The village area of St Peter's, Broadstairs, will be populated by costumed characters, bringing their community's history to life in a guided walk that is positively covered in awards. This summer, The Queen's Award for Voluntary Service joined the extraordinary accolade late last year when the Tour was highly commended in Virgin Holidays' search for the world's most responsible tourist destination - finishing behind only New Zealand!

Other towns welcoming visitors for guided walks include Cranbrook, Tonbridge (where you can take the Jane Austen Walk) andneighbouring Southborough.

Kent has an important and fascinating ecclesiastical history. Sites from the medieval period welcoming visitors for Heritage Open Days include 12th-century St Radigund's Abbey, Dover, and Eastbridge Hospital, Canterbury. The Hospital was not a medical facility as we would understand the term today, but provided guest accommodation for the Canterbury pilgrims.

Dating from the 13th century is the chapel of the first English Franciscan friary: Greyfriars, Canterbury, constructed in 1267, during the lifetime of the founder of the order Francis of Assisi. The Franciscan brothers were banished by Henry VIII in 1538 but since 2003, have once again been worshipping in the friary chapel.

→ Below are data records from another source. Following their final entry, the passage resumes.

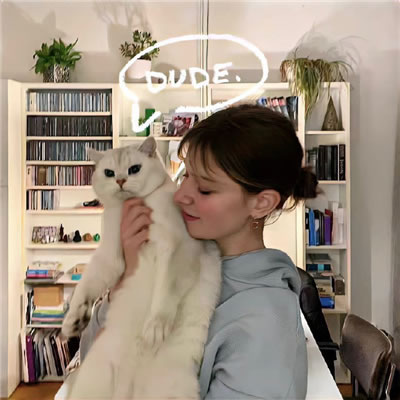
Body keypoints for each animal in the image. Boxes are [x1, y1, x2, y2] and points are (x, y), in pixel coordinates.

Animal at [61, 137, 222, 399]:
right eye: (109, 172)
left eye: (134, 169)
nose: (120, 180)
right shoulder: (110, 256)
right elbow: (85, 286)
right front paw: (73, 321)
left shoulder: (178, 248)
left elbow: (165, 291)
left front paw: (154, 328)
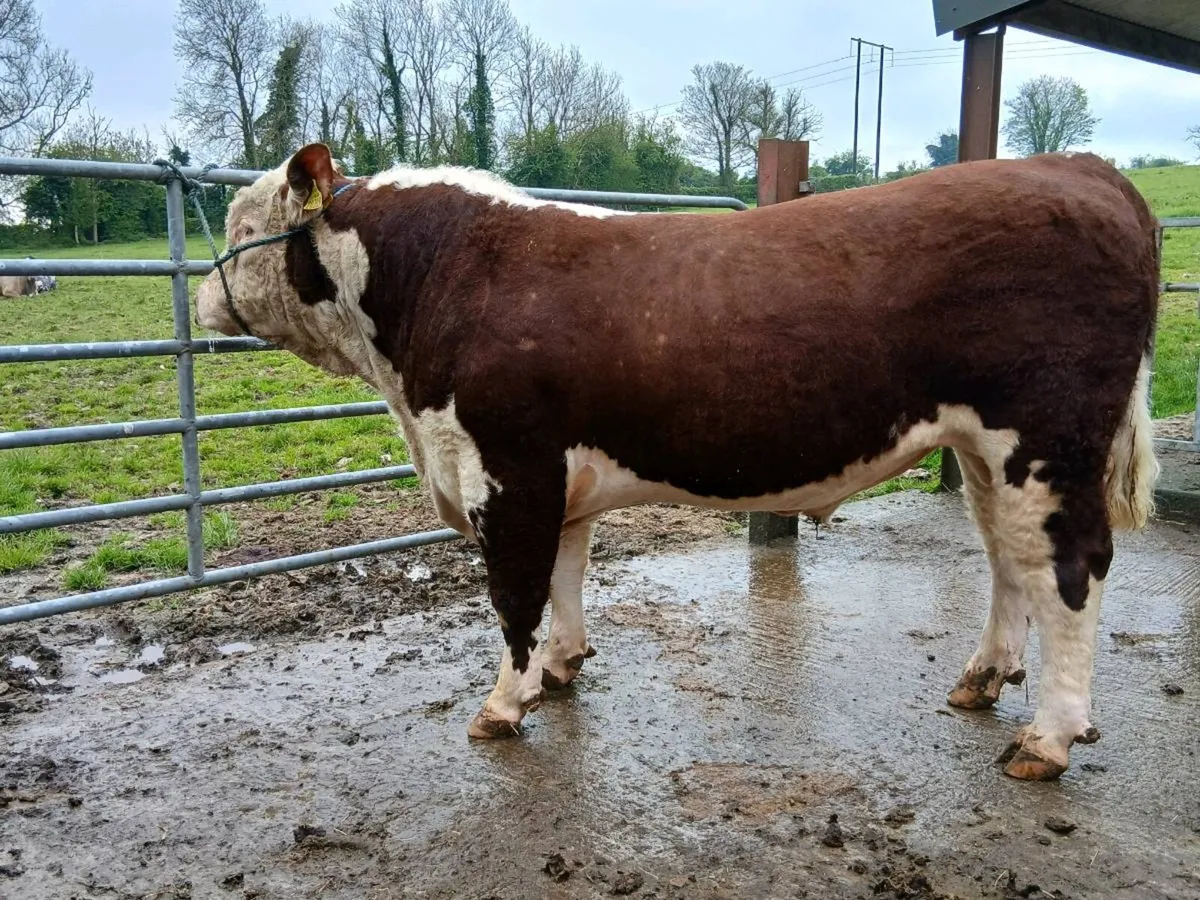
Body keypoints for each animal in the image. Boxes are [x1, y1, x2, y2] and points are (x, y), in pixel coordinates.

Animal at [194, 144, 1159, 780]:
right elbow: (567, 574)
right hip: (989, 454)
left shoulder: (508, 471)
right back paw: (982, 680)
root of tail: (1084, 167)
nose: (202, 293)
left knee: (1070, 569)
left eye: (243, 222)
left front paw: (504, 703)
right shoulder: (559, 482)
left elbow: (514, 595)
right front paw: (563, 668)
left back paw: (1047, 738)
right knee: (1008, 560)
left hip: (1048, 441)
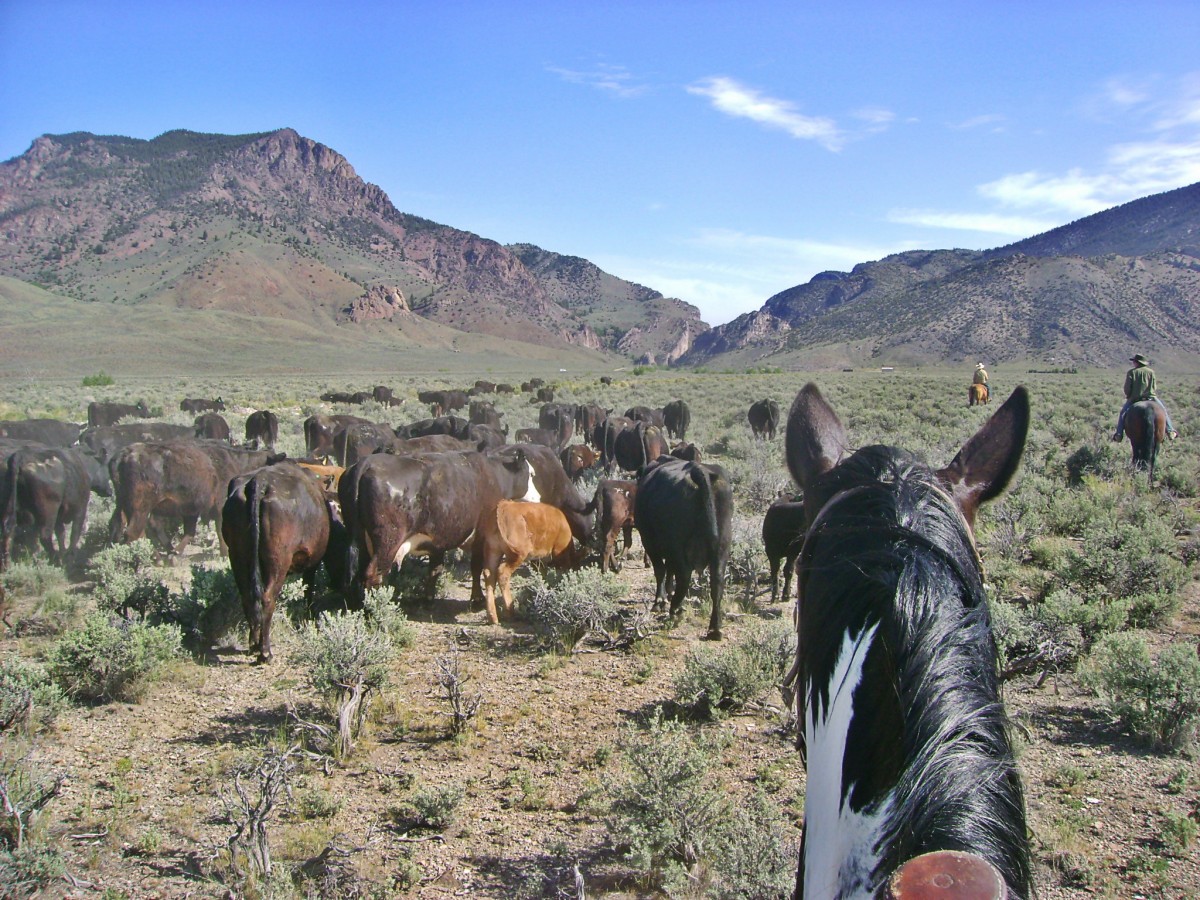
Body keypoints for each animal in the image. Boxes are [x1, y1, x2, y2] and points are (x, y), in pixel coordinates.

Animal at [638, 458, 729, 643]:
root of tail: (699, 470)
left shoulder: (649, 542)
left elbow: (661, 570)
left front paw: (660, 600)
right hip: (721, 548)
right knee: (717, 582)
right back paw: (715, 628)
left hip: (676, 546)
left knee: (683, 574)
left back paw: (675, 610)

A number of medieval churches across the county are opening their doors to visitors. Do not miss the opportunity to enjoy their historic architecture, particularly the medieval wall paintings at St Margaret's Darenth and at St Thomas à Becket in Capel, near Tonbridge.

Perhaps the most remarkable examples of modern ecclesiastical art in Kent are the late-20th century stained glass windows by Marc Chagall at All Saints Tudeley - the only church to have a complete set of Chagall windows. These stunning designs, with bold colours and intriguing images, were commissioned as a memorial to Sarah D'Avigdor Goldsmid, whose former family home, the Jacobean mansion at nearby Somerhill, also welcomes visitors for Heritage Open Days.

The Old Synagogue at Canterbury will also open. Built in 1847, it was a synagogue until the 1930s and has been recently restored by its current owners, King's School. In Southborough, near Tunbridge Wells, Salomons, home of Sir David Salomons, the first Jewish Lord Mayor of London, provides guided tours for visitors.

Sir David was a noted campaigner for the rights of practising Jews to participate in public life. The museum includes a seat from the House of Commons - the very seat from which Sir David was ejected when he refused to take a Christian oath.

So, in the programme there is bound to be something of interest to almost everyone. Do check opening times and take the opportunity to extend your understanding and appreciation of Kent's heritage.